Ella no contaba con algo así, había pensado en alguna complicación más de su salud, bastante delicada y tocante a su fin como su propia vida, pero esto era peor.

-    No hace falta que digas nada, en tu rostro puedo verlo todo claro y no quiero una discusión ociosa contigo, fuiste mi gran amor y eres mi mejor amiga, así que no quiero razones poéticas y utópicas, ¡no más por favor!, sabes que soy un salvaje y que por eso pongo mis propias reglas. 
-      Pero ¿qué me quieres decir con todo esto?

Él se levantó de su sillón preferido, la miró sonriendo, abrió el ventanal de par en par y se sentó en el alféizar, ella se mostró inquieta…

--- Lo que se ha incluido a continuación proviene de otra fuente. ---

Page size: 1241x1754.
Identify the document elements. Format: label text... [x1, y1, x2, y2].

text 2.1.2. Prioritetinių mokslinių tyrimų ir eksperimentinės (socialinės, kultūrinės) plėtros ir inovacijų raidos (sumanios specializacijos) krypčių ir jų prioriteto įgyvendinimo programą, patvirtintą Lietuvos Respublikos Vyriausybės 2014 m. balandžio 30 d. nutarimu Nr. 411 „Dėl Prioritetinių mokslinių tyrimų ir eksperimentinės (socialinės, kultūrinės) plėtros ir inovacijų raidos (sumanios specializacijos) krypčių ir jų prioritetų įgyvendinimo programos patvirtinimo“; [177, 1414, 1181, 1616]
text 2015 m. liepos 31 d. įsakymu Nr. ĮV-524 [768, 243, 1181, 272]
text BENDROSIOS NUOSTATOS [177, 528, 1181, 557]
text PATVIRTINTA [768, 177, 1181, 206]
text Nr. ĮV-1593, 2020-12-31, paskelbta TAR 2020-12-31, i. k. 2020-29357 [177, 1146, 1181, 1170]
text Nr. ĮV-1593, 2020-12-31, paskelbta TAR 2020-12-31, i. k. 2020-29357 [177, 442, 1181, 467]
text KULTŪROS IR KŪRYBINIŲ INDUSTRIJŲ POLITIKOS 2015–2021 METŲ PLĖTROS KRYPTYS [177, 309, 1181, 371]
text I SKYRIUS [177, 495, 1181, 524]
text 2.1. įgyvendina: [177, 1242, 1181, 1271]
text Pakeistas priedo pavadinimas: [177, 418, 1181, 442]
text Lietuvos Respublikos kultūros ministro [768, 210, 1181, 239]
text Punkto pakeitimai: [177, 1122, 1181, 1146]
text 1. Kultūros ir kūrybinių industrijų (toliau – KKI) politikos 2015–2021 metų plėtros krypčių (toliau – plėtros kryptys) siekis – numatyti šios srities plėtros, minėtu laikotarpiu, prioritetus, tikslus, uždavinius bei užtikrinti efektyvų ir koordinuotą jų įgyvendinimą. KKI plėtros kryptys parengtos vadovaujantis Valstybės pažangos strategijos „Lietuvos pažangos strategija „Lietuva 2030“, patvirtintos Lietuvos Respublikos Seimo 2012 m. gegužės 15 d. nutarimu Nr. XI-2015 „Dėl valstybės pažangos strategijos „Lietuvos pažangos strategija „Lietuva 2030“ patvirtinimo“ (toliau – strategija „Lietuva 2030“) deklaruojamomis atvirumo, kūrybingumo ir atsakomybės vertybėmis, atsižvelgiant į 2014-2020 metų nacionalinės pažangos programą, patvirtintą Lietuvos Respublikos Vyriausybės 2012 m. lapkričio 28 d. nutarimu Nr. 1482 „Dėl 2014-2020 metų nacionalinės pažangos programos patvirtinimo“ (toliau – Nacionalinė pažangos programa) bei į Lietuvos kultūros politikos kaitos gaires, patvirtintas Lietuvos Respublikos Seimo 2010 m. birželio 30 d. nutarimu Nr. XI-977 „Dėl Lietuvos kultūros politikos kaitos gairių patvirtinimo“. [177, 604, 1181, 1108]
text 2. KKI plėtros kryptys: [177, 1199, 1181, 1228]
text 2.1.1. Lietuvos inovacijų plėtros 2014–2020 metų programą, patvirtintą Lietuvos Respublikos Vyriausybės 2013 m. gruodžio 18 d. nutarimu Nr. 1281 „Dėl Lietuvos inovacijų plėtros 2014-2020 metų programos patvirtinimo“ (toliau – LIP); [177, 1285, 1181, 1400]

-      ¿Qué estás haciendo?
-  Me estoy despidiendo de ti, gracias por todo y por tu ayuda incondicional durante mi enfermedad, te quiero, te he querido siempre y siempre te querré…
-      ¿Qué estás haciendo? 

Ella levantó el tono de su voz realmente asustada. Él echó su cuerpo hacia atrás abalanzándose sobre el vacío y se despidió con una sonrisa…

-      Adiós Celeste.

Ella corrió hacia el ventanal, se asomó por inercia, una tétrica y terrorífica inercia, y tras verlo contra el suelo envuelto en un inmenso charco de sangre reculó hacia dentro, se apoyó en la pared y fue dejándose caer con su espalda pegada al blanco tabique, y así, deslizando su cuerpo hacia abajo, se sentó en el suelo llorando desconsoladamente y empezó a creer que la razón era una construcción que se  hacía  sobre las irracionalidades, empezó a entender que por la conciencia desfilan estados contradictorios entre sí, empezó a entender a Charles Bukowski cuando decía que la muerte como el suicidio a veces parece voluntaria.
Y es que la alianza entre la vida y la muerte resulta en ocasiones una alianza impía que sólo puede acabar con una acción deletérea.